TASK INPUTS:
»»
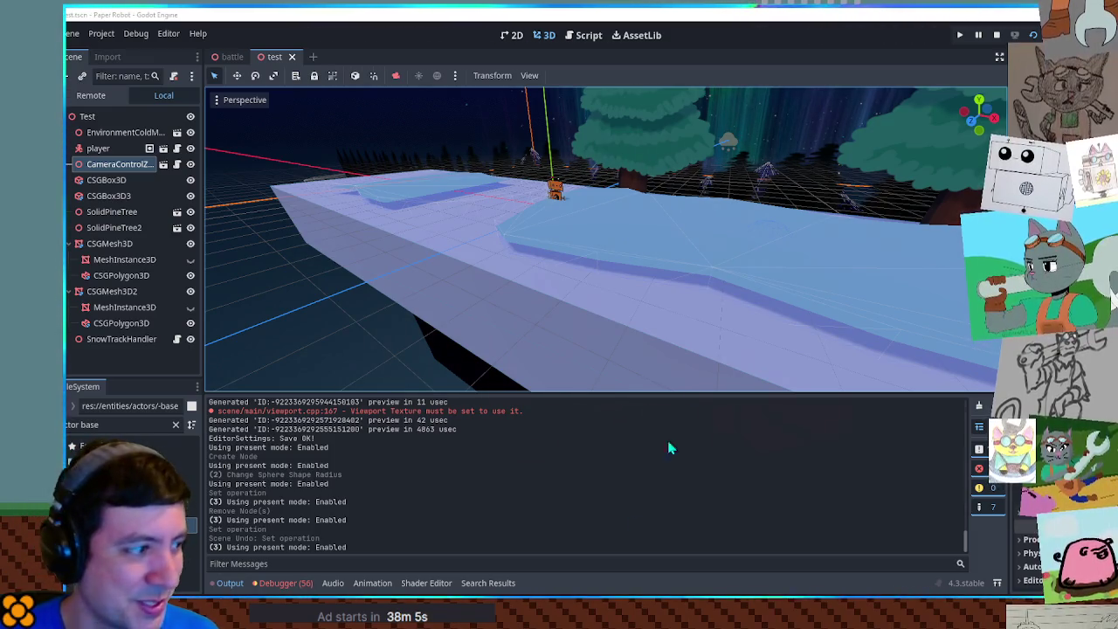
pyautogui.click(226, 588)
««
»»
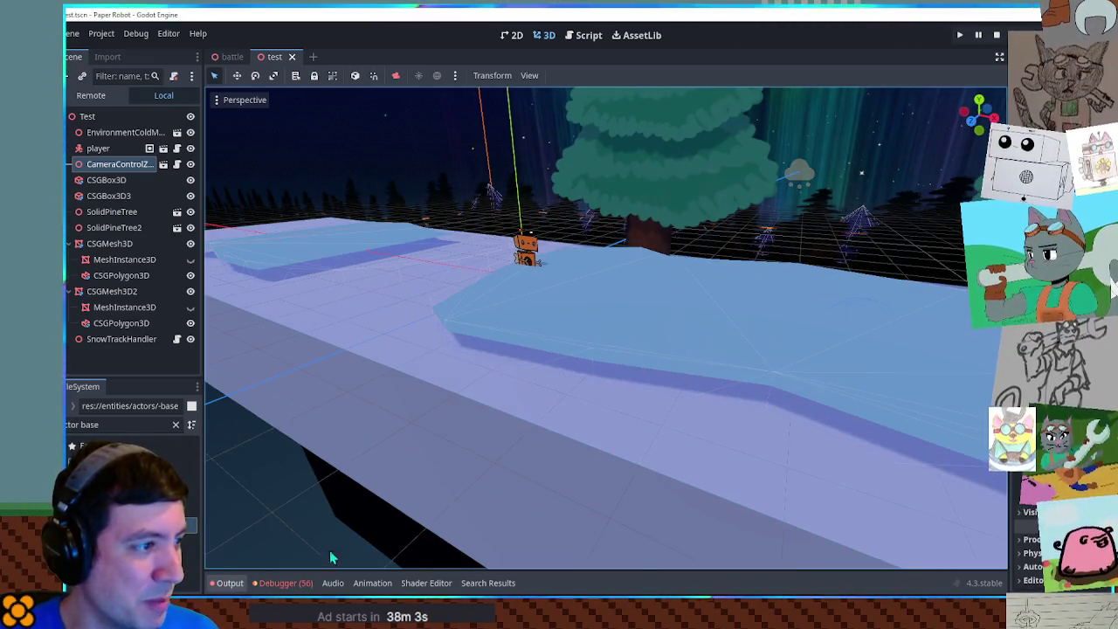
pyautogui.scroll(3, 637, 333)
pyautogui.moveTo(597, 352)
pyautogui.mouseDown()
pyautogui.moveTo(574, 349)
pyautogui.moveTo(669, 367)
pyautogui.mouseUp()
««
TO DO: Go through the records and pull out each line that includes the word "moveTo".

RESULT OF THIS EXERCISE:
pyautogui.moveTo(597, 352)
pyautogui.moveTo(574, 349)
pyautogui.moveTo(669, 367)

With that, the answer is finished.